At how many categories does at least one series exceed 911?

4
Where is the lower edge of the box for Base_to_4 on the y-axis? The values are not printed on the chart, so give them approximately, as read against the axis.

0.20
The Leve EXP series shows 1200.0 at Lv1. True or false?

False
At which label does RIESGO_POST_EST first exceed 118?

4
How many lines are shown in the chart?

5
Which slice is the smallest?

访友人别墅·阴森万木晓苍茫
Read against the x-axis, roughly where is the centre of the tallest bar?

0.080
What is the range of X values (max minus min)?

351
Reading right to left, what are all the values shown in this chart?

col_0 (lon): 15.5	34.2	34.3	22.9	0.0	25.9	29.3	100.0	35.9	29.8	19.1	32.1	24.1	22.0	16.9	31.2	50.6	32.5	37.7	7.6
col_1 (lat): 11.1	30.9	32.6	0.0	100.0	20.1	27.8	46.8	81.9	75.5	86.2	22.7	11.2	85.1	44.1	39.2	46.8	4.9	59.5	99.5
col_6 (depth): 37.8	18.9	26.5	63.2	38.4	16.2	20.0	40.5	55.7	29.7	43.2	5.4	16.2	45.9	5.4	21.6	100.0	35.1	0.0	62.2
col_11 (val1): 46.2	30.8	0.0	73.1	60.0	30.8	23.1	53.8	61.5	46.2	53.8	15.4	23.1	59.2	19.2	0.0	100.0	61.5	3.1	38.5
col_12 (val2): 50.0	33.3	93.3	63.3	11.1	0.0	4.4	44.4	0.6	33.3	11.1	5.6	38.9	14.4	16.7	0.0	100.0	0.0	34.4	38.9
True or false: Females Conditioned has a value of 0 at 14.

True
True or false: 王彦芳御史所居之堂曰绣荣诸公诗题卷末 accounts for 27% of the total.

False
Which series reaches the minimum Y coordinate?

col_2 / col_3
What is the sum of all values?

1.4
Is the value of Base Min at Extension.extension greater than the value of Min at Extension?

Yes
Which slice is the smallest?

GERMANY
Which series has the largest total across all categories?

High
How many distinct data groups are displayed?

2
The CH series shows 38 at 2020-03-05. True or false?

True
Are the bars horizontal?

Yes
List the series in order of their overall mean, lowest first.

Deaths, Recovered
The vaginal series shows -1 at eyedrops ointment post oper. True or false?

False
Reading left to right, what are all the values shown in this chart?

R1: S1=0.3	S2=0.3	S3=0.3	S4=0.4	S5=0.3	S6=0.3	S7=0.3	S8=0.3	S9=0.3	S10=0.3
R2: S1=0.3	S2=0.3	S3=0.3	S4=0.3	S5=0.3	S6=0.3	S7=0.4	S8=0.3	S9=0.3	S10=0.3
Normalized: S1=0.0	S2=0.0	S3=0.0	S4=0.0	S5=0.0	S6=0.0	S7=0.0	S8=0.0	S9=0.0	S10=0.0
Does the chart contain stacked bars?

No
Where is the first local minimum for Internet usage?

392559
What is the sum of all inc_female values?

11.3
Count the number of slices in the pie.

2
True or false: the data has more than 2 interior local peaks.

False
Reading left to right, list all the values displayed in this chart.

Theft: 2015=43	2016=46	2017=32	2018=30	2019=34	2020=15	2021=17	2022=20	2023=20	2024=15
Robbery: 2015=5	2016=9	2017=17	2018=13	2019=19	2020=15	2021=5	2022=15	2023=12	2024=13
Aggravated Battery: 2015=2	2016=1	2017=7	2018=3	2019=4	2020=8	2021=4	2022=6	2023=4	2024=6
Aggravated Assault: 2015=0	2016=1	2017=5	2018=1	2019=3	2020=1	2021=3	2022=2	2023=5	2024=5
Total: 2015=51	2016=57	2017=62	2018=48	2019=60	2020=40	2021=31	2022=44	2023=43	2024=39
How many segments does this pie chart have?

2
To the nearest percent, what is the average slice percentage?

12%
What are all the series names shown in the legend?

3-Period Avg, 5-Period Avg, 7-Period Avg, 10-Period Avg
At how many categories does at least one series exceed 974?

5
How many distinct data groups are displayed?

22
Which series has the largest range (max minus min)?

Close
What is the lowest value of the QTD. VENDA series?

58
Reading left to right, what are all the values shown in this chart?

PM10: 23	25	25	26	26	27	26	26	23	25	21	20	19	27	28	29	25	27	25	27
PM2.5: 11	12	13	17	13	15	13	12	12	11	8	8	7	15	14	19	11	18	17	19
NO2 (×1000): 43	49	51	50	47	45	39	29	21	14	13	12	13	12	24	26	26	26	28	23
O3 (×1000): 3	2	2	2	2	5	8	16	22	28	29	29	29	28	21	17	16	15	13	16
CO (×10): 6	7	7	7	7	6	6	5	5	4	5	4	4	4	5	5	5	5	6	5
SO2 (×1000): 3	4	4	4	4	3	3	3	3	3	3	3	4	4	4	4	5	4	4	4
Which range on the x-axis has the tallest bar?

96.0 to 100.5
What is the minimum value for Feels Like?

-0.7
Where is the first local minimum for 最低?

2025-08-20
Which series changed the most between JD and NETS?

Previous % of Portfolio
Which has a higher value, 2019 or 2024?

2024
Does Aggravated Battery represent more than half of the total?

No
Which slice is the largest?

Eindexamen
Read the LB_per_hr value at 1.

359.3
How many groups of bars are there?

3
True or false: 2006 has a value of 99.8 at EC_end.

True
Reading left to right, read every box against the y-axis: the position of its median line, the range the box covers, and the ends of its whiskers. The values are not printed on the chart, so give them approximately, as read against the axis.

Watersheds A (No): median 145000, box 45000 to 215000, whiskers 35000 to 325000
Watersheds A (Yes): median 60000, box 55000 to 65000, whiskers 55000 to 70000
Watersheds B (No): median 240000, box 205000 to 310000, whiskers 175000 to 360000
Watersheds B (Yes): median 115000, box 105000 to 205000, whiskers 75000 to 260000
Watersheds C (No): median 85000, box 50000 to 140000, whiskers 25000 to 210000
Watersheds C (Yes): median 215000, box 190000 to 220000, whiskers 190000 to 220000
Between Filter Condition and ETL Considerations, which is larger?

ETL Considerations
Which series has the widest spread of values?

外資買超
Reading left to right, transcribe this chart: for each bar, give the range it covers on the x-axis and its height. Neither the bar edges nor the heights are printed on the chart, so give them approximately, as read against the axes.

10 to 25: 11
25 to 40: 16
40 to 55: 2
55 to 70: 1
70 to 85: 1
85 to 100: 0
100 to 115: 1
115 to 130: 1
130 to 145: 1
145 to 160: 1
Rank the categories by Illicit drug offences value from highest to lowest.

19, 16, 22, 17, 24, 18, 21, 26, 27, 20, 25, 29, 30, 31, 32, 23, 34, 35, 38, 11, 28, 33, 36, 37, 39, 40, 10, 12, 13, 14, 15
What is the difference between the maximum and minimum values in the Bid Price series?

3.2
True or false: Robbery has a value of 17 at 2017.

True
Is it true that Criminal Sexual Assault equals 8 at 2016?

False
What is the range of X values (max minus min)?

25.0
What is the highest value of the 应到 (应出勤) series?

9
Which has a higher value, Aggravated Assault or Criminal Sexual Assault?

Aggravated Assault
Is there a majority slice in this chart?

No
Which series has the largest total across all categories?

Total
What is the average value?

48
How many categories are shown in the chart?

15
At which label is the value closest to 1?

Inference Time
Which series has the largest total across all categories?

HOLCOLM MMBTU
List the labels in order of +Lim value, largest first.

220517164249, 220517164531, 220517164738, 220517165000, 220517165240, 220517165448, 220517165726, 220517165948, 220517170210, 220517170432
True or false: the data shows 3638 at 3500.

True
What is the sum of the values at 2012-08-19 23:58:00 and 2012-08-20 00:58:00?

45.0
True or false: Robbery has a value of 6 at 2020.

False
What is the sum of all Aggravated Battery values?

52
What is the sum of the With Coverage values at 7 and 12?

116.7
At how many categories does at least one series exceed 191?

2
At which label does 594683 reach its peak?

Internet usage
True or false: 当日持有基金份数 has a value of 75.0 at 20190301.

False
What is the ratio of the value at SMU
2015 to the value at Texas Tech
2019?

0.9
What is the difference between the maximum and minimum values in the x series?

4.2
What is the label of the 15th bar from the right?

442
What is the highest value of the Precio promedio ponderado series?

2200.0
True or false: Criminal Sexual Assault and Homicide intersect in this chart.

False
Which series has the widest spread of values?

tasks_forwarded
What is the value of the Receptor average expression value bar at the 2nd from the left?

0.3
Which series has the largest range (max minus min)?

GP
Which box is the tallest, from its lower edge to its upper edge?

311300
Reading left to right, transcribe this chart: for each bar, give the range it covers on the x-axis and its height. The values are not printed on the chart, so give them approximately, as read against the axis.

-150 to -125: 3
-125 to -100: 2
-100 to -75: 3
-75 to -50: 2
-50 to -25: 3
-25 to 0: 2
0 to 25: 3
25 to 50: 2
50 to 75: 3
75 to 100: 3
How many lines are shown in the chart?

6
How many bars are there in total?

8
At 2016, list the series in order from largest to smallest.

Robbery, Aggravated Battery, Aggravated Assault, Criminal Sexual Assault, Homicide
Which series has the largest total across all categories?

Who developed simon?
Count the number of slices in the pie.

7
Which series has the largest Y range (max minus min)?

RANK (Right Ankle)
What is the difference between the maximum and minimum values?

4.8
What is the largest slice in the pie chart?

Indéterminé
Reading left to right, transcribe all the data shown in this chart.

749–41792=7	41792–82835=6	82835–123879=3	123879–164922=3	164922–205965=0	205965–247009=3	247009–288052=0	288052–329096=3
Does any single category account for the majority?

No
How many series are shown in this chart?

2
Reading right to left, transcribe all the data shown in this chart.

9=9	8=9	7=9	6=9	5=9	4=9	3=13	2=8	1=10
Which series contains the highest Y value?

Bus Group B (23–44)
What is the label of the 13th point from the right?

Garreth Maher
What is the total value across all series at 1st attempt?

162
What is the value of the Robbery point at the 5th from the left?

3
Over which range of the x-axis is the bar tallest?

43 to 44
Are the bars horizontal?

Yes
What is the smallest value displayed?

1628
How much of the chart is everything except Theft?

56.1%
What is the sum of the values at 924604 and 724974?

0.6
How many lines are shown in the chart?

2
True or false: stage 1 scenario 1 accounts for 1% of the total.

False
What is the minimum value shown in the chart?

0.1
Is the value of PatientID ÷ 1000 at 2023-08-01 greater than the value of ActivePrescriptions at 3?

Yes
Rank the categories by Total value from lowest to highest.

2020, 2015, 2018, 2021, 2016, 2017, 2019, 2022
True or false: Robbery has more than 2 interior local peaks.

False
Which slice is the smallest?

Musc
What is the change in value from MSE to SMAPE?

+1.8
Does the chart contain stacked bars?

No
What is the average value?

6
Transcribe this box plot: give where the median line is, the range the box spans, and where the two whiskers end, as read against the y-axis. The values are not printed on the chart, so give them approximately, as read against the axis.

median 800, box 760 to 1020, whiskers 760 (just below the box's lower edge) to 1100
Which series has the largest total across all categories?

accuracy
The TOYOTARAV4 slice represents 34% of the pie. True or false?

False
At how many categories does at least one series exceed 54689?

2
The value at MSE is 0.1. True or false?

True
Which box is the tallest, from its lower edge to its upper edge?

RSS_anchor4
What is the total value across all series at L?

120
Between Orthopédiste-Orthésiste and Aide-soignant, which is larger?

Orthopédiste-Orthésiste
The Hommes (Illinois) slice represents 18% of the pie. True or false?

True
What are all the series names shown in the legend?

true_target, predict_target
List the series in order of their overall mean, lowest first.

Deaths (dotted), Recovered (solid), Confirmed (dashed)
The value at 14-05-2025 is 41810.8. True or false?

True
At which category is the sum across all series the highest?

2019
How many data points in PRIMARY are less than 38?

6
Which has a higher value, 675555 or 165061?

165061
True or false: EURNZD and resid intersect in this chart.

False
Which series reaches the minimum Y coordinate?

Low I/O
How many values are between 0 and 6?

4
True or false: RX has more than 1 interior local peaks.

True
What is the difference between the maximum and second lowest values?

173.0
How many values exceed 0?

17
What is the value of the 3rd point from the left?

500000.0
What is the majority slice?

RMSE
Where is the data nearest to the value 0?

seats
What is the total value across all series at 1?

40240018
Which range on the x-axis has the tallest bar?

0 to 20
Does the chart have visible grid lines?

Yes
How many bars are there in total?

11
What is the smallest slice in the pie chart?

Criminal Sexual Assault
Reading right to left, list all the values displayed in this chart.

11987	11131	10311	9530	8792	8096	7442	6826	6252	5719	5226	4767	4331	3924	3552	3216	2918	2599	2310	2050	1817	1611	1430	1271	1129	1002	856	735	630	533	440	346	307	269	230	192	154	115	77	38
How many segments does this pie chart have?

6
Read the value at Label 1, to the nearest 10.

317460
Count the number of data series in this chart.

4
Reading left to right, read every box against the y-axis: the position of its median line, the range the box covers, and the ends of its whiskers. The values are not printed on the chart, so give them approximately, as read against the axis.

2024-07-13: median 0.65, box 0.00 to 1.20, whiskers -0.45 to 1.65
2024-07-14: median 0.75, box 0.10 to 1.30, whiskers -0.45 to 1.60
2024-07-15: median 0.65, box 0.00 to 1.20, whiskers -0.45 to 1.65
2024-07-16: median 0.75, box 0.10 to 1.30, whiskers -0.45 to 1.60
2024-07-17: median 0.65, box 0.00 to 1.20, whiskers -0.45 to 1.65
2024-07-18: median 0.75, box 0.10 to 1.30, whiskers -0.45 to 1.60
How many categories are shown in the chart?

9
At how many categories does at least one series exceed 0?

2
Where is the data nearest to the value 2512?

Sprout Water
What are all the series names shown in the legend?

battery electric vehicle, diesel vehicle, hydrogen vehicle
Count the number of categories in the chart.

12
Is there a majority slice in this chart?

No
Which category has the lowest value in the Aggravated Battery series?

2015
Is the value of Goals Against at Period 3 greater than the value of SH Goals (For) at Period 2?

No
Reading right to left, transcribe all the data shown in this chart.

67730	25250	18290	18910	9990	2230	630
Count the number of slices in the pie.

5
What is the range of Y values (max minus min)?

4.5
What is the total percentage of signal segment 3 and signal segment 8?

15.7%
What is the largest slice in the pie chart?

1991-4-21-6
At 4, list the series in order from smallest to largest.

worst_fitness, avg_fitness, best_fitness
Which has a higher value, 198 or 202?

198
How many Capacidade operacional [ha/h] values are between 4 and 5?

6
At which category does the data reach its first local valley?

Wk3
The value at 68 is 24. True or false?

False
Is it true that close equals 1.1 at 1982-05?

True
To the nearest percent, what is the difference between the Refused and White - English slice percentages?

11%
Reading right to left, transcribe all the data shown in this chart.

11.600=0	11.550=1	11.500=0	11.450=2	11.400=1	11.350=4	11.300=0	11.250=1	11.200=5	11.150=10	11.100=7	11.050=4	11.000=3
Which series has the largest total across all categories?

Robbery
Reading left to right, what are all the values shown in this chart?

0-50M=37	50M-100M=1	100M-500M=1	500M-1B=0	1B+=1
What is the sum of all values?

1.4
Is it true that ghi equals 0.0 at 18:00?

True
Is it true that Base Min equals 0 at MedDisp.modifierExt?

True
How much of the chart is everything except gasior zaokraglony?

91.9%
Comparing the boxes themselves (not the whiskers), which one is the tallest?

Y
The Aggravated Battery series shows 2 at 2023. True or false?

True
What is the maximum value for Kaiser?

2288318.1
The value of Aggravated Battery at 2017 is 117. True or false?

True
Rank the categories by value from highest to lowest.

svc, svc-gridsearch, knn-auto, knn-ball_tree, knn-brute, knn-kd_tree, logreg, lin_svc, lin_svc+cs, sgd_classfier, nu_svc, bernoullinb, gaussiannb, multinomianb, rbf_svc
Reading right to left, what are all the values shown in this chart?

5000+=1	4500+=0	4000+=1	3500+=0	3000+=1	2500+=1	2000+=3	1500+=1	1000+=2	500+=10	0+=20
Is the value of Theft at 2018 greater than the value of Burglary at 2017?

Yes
┄┄┄┄┄┄┄┄┄┄┄┄┄┄┄┄┄┄┄┄
▸ Required action: Convert the part of the listing that begins with the line containing "Indéterminé" and ends with the line containing "How many series are shown in this chart?" into a JSON list of strings, with one string per line and blank lines left out.

▸ Output:
[
  "Indéterminé",
  "Reading left to right, transcribe all the data shown in this chart.",
  "749–41792=7\t41792–82835=6\t82835–123879=3\t123879–164922=3\t164922–205965=0\t205965–247009=3\t247009–288052=0\t288052–329096=3",
  "Does any single category account for the majority?",
  "No",
  "How many series are shown in this chart?"
]